About a month later, while we were both high as a kite (a recreational activity I had taken on as a way to escape the pain and lonliness) I told him that our time had come to an end. He was upset. He didn’t understand. He said he loved me. I told him that I knew he did, but we didn’t love each other the way real love is supposed to be. He resisted that idea. I knew he was just comfortable with the life provided to him, and he didn’t want to go back to his small town full of conflict within his family. I gave him thirty days to figure it out. For those next 30 days there were a lot of tears, a lot of yelling. I cried and he did too.
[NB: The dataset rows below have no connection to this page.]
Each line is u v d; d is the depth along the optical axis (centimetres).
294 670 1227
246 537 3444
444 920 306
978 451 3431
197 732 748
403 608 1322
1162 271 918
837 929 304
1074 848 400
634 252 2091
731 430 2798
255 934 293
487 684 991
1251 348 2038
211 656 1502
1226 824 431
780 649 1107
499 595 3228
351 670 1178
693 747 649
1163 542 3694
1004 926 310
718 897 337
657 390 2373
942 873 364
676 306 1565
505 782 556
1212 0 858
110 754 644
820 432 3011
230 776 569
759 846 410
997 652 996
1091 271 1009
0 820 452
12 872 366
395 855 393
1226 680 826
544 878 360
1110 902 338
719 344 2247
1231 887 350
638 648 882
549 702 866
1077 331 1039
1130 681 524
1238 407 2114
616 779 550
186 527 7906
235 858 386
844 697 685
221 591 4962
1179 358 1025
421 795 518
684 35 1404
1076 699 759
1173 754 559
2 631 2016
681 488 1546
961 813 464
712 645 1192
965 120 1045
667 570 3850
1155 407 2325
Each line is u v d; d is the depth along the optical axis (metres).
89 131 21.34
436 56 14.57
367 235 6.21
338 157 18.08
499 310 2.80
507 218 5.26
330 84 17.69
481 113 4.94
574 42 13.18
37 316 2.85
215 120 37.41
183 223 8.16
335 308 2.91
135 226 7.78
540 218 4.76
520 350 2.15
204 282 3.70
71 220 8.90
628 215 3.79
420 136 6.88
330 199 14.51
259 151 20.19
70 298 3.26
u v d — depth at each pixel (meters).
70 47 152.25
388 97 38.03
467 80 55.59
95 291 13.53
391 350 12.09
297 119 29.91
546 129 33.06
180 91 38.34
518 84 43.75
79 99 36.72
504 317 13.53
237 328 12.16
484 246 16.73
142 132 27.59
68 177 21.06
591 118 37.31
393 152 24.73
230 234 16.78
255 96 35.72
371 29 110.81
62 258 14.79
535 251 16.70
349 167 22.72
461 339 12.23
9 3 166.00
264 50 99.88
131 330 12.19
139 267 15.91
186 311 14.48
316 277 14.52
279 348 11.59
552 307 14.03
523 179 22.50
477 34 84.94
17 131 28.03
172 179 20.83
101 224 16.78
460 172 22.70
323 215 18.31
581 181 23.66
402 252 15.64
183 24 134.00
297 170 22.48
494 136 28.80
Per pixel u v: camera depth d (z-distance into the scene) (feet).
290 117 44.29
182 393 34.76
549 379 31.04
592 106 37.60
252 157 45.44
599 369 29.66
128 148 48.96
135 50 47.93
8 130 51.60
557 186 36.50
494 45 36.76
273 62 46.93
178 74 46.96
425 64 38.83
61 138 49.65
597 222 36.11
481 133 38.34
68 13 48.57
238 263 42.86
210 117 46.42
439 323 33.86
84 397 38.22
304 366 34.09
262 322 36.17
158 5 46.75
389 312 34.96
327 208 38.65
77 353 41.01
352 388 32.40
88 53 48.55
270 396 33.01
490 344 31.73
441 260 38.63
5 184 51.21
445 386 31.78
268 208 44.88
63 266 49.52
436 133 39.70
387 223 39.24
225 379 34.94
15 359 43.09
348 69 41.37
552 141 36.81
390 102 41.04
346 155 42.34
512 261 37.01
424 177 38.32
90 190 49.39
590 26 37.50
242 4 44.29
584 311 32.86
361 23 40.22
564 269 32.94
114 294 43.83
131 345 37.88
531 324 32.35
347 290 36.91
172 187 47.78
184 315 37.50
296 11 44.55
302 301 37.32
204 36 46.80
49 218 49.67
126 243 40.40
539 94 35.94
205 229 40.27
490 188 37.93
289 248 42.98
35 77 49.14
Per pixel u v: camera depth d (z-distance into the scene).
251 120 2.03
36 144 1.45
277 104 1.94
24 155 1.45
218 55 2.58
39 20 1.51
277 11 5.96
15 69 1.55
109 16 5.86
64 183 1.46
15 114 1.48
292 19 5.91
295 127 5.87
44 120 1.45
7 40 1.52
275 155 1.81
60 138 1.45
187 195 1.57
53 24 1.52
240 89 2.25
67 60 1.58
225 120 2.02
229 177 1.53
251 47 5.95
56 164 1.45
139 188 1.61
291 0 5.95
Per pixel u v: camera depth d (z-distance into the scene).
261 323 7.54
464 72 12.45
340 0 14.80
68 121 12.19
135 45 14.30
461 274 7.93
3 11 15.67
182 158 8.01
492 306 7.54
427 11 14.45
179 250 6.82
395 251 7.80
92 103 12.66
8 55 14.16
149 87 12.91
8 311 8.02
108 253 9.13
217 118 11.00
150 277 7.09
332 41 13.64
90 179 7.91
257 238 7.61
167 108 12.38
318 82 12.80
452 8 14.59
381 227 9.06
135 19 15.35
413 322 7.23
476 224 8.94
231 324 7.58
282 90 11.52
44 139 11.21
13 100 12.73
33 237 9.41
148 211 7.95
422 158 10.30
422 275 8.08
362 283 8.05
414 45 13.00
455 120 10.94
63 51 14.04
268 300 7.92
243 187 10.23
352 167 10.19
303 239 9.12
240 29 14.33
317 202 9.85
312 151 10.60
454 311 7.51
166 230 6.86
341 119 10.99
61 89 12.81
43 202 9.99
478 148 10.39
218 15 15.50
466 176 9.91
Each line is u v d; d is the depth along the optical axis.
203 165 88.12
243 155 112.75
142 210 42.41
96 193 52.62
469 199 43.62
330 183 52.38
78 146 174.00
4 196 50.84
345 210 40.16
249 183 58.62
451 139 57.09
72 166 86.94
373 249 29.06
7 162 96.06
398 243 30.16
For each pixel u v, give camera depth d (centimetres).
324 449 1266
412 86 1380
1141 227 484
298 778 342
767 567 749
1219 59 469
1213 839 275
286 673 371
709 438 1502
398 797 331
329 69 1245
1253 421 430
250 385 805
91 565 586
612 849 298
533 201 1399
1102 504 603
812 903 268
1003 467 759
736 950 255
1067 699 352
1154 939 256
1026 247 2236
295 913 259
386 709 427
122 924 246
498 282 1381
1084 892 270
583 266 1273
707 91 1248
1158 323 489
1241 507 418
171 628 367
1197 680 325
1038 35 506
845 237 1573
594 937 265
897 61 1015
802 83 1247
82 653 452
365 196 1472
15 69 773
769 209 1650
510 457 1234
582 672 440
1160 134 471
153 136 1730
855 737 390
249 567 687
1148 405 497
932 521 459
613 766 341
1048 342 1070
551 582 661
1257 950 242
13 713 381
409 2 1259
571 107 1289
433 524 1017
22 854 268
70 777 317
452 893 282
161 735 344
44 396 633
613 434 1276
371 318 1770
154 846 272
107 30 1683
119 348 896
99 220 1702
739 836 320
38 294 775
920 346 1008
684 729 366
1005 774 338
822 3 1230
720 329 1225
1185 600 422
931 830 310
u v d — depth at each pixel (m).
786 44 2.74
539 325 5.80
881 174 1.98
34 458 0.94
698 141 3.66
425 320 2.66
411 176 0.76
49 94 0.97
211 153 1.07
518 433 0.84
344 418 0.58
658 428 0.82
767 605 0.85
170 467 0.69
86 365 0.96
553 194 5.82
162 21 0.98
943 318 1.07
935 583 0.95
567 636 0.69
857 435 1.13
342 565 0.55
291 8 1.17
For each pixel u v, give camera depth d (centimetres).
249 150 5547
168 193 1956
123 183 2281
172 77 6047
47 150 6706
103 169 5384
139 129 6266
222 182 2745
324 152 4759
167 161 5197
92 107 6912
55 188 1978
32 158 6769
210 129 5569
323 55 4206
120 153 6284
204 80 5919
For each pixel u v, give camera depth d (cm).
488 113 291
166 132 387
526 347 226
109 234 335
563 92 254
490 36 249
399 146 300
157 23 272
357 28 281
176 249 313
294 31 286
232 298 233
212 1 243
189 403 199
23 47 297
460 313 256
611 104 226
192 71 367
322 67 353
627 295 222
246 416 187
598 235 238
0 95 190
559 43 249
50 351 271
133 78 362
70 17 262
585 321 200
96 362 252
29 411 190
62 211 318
Fast forward almost two years later. He’s still living in his old family home with his brother. No car, no job. We still talk online occasionally, especially when he’s having a bad day and his head is getting in the way of rational judgement. Most of the time they’re hungry. They have no heat going to the house and using kerosene heaters when they have the money for kerosene, that is. I haven’t seen him since the day he moved out.
When I get my tax refund, I thought about going to the butcher shop and getting the hundred dollar meat bundle and driving it down to his house for him and his brother. I hate the idea of them going hungry because they don’t have the money to get food. But, I don’t know how my husband would feel about it. And I don’t know if it’s something that I should even do. My ex-boyfriend has had ample time to get his life together and he hasn’t. He is no better off now than he was before I found him. Everything that I have, I have worked my ass for. When The Abuser threw me and my daughter out, I had our clothes and my car. That’s it. We had nothing else. I had to start all over again, and I learned a lesson from that. That was one thing that this guy could never understand. Yes, I had nice things. But it wasn’t because I was spoiled, it was because I worked for them and paid for them.
But do I help him?? The thought of them being hungry tears me apart. The thought of him not doing anything to better his life, pisses me off.